Activity.
Can you reproduce the review of The Boy in the Striped Pajamas in full, word for word?

Extract.
- - -
It is Berlin 1942. When 9-year-old Bruno comes home from school one day he finds that the house maid is in his room packing up his belongings. In short notice he finds out that his father has received a promotion and the family will moving to a new home far away. Bruno is devastated as his best friends in the world are here and he loves his neighborhood and loves to explore, however there is no changing the plan that has been set in motion.
Along with his mother, and 12-year-old sister Gretel, they make the move. Their new home is large and creepy. There are no neighborhood kids to play with and nothing to do. Out of boredom Bruno decides to go on an adventure and discover what lies beyond the property where his father has forbidden him to go…. and here is where he finds Shmuel, a skinny, dirty, little Jewish boy.
Shmuel is also 9, in fact he was born on the same day as Bruno! Bruno is excited and is already planning adventures in his mind of what he and Shmuel can do together. Yet this seems to be a problem as Shmuel is on the other side of a large sharp wired fence and for some reason is always wearing striped pajamas, much like all the other men and boys behind this fence.
As Shmuel tells his story of being taken from their home and made to live in a one room area with another family making 11 people living in the room, Bruno feels Shmuel must be lying, surely that many people in such a small space is impossible!
Bruno continues to sneak out to see Shmaul and brings him food which he devours, and they talk and talk and become fast friends. While Bruno does not understand his fathers job, he does know that his father would not approve of this friendship so he keeps his adventures with Shmaul a secret.
Until one day Bruno and Shmaul have an idea… an idea that brings this book to a conclusion that pretty much stopped my heart and put a whole new twist on Holocaust literature.
I seen the movie, The Boy In The Striped Pajamas before I read this book. That is usually a taboo thing for me to do, but I had never read the story and one day thought it would be good to see the movie on Netflix. The movie shocked me. How can I think I know what a book is about but I really know nothing?
- - -
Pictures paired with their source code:
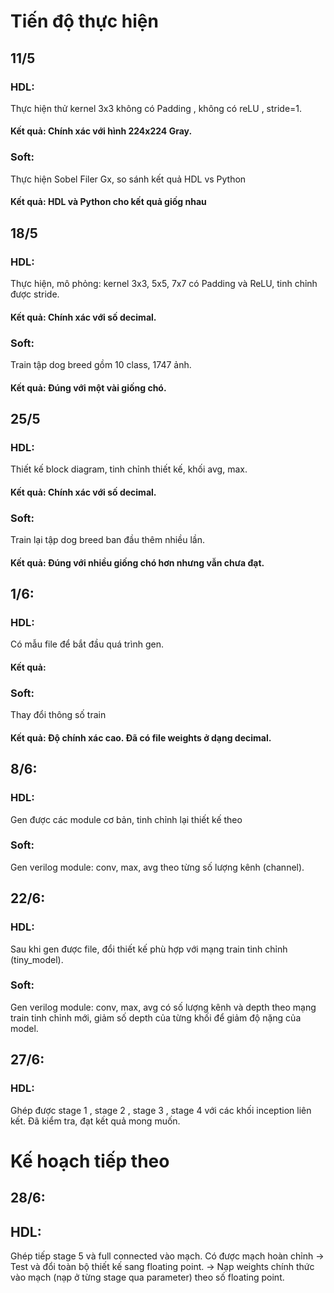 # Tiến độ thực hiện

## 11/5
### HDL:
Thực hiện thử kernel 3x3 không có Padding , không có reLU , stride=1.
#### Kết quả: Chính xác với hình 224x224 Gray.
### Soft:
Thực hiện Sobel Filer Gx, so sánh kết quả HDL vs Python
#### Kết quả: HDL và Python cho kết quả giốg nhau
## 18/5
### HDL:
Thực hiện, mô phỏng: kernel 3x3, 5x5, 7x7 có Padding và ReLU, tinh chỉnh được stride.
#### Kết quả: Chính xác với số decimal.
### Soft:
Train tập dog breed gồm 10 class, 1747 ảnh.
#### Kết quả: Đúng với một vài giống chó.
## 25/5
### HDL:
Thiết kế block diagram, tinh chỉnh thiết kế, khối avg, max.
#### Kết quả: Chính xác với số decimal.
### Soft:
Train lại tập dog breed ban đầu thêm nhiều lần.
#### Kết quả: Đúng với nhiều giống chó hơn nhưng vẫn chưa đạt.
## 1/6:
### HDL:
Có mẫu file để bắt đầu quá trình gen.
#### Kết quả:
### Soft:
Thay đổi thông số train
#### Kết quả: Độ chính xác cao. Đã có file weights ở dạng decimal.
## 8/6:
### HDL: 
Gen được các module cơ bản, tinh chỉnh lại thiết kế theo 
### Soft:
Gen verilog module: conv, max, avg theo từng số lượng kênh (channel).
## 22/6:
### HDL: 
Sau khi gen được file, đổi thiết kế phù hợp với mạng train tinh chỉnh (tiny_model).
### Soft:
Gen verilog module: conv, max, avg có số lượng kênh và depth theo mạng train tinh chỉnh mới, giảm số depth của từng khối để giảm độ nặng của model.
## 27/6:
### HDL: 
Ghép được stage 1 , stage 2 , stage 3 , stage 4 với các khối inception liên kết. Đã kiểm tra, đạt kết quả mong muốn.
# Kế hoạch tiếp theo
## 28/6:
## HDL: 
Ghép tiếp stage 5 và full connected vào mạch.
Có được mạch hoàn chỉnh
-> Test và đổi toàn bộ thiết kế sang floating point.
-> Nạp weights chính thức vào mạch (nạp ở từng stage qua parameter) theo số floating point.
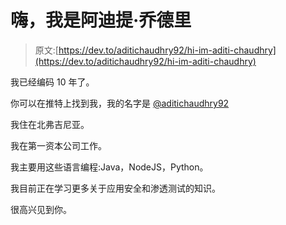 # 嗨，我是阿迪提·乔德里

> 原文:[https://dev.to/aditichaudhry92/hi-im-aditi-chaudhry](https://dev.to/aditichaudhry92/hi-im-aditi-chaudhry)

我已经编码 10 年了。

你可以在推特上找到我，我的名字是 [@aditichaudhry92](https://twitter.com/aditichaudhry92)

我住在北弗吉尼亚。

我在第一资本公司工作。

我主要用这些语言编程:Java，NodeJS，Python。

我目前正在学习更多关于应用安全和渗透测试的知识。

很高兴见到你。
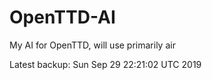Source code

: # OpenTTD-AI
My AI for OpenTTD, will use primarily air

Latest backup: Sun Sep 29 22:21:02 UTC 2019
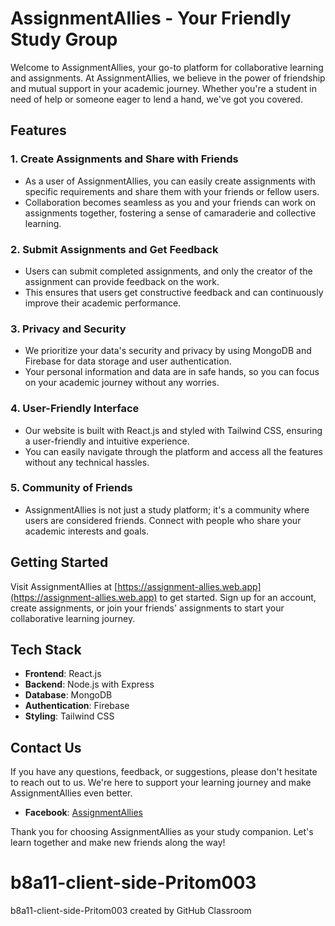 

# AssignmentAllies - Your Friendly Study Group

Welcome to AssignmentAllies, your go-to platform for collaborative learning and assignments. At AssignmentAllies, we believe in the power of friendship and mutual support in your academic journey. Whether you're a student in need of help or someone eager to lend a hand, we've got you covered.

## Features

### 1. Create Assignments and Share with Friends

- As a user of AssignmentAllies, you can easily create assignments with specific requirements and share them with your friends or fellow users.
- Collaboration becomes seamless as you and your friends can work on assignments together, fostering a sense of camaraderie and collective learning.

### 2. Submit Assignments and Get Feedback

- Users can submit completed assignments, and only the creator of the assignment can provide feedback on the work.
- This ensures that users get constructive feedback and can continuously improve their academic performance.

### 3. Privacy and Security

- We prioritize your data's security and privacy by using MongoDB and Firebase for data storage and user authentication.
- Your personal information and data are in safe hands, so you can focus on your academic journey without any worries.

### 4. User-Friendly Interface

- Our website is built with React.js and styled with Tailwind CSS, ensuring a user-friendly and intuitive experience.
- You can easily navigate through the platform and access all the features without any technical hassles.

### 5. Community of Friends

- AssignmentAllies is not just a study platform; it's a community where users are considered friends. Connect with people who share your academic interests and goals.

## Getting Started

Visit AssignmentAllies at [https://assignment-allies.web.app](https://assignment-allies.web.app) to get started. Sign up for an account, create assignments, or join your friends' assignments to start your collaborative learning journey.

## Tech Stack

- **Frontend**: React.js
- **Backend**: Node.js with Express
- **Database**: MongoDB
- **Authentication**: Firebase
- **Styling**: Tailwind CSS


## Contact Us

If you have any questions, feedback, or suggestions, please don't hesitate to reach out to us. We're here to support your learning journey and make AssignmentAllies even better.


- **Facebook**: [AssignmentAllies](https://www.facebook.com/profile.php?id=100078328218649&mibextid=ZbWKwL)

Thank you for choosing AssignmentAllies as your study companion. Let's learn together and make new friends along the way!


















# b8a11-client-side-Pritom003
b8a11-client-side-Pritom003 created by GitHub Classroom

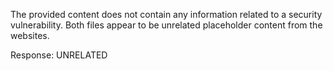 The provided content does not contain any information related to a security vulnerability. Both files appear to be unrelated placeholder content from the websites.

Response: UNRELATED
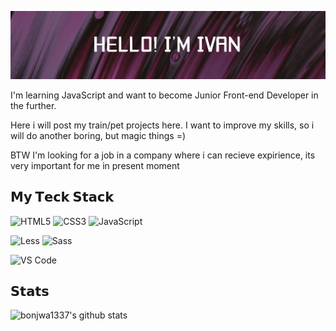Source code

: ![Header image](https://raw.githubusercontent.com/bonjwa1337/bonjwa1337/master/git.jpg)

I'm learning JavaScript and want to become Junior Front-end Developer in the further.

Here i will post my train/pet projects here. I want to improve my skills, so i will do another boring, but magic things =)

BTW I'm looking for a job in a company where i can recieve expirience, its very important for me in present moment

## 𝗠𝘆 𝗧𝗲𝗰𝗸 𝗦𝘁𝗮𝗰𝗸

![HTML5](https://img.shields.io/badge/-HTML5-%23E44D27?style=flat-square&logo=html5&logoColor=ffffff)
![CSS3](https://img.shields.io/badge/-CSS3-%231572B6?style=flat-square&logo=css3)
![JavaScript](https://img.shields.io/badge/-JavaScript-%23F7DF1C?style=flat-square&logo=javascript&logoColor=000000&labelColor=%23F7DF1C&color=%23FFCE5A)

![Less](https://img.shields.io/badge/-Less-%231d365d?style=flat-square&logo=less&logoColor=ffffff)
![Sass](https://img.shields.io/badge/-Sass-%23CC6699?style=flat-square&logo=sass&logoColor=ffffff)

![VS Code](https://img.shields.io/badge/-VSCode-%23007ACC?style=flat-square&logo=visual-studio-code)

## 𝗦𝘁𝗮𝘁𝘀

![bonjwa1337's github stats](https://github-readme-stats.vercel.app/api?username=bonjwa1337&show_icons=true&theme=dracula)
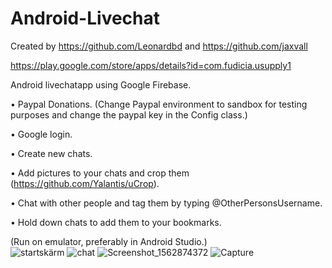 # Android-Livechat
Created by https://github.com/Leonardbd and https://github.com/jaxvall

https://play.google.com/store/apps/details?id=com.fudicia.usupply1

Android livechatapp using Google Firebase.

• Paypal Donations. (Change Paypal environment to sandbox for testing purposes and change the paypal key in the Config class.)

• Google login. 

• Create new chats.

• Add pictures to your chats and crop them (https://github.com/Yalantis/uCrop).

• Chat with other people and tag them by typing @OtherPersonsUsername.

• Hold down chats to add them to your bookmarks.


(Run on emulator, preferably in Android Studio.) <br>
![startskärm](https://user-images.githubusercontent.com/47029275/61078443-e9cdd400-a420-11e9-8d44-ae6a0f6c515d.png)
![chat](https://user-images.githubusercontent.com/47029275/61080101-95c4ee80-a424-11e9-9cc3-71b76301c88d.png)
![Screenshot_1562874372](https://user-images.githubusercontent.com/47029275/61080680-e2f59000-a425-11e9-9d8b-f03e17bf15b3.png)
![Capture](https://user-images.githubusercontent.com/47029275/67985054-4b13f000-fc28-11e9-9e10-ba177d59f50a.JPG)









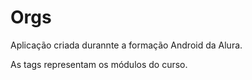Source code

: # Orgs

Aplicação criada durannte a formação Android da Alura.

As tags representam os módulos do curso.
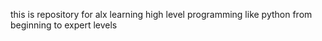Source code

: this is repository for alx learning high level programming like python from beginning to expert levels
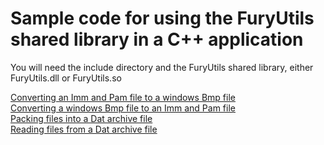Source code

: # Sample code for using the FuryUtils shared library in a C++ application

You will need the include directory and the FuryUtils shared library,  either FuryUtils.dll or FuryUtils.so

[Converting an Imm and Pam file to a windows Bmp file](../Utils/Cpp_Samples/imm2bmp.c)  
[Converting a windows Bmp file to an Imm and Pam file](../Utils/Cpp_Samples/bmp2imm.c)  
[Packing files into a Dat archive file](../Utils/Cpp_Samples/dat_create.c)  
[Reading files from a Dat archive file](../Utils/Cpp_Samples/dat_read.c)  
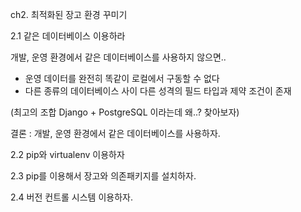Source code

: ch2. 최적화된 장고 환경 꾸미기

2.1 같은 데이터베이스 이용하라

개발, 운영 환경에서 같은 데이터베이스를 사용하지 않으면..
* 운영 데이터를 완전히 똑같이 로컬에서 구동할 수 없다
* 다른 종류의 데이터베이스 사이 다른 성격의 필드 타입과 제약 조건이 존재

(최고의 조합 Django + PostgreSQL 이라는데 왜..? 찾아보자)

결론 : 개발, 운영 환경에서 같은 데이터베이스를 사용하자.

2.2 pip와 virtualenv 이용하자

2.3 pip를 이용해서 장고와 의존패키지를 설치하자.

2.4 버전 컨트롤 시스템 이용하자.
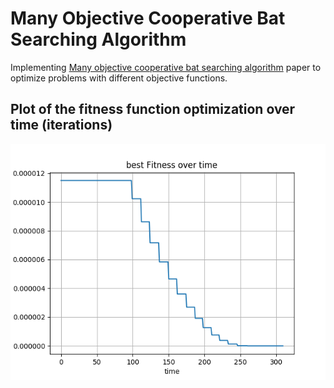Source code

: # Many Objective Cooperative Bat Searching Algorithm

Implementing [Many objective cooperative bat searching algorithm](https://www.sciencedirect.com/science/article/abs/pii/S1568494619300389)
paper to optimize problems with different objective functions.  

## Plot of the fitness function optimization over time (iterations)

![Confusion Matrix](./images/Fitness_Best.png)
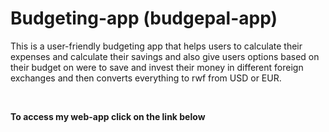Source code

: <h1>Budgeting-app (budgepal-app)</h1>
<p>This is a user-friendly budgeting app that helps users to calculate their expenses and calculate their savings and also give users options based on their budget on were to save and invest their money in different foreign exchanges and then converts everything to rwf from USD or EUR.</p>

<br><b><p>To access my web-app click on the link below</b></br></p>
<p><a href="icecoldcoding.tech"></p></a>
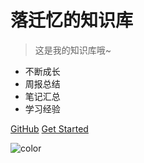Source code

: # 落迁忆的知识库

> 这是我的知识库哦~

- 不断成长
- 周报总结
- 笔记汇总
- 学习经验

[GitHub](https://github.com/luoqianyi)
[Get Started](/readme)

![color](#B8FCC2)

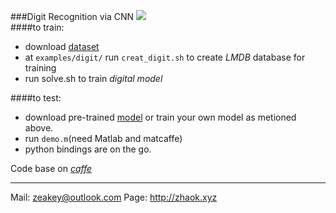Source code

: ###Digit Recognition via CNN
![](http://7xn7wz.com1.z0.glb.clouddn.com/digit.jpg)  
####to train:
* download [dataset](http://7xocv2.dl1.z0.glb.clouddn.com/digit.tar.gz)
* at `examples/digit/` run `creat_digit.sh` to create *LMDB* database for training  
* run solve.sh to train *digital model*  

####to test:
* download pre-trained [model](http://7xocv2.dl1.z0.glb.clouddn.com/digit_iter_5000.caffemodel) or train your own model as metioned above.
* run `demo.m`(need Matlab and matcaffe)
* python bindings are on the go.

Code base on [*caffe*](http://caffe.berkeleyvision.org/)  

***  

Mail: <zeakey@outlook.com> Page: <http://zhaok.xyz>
- - -
Task solution.
It is Berlin 1942. When 9-year-old Bruno comes home from school one day he finds that the house maid is in his room packing up his belongings. In short notice he finds out that his father has received a promotion and the family will moving to a new home far away. Bruno is devastated as his best friends in the world are here and he loves his neighborhood and loves to explore, however there is no changing the plan that has been set in motion.
Along with his mother, and 12-year-old sister Gretel, they make the move. Their new home is large and creepy. There are no neighborhood kids to play with and nothing to do. Out of boredom Bruno decides to go on an adventure and discover what lies beyond the property where his father has forbidden him to go…. and here is where he finds Shmuel, a skinny, dirty, little Jewish boy.
Shmuel is also 9, in fact he was born on the same day as Bruno! Bruno is excited and is already planning adventures in his mind of what he and Shmuel can do together. Yet this seems to be a problem as Shmuel is on the other side of a large sharp wired fence and for some reason is always wearing striped pajamas, much like all the other men and boys behind this fence.
As Shmuel tells his story of being taken from their home and made to live in a one room area with another family making 11 people living in the room, Bruno feels Shmuel must be lying, surely that many people in such a small space is impossible!
Bruno continues to sneak out to see Shmaul and brings him food which he devours, and they talk and talk and become fast friends. While Bruno does not understand his fathers job, he does know that his father would not approve of this friendship so he keeps his adventures with Shmaul a secret.
Until one day Bruno and Shmaul have an idea… an idea that brings this book to a conclusion that pretty much stopped my heart and put a whole new twist on Holocaust literature.
I seen the movie, The Boy In The Striped Pajamas before I read this book. That is usually a taboo thing for me to do, but I had never read the story and one day thought it would be good to see the movie on Netflix. The movie shocked me. How can I think I know what a book is about but I really know nothing?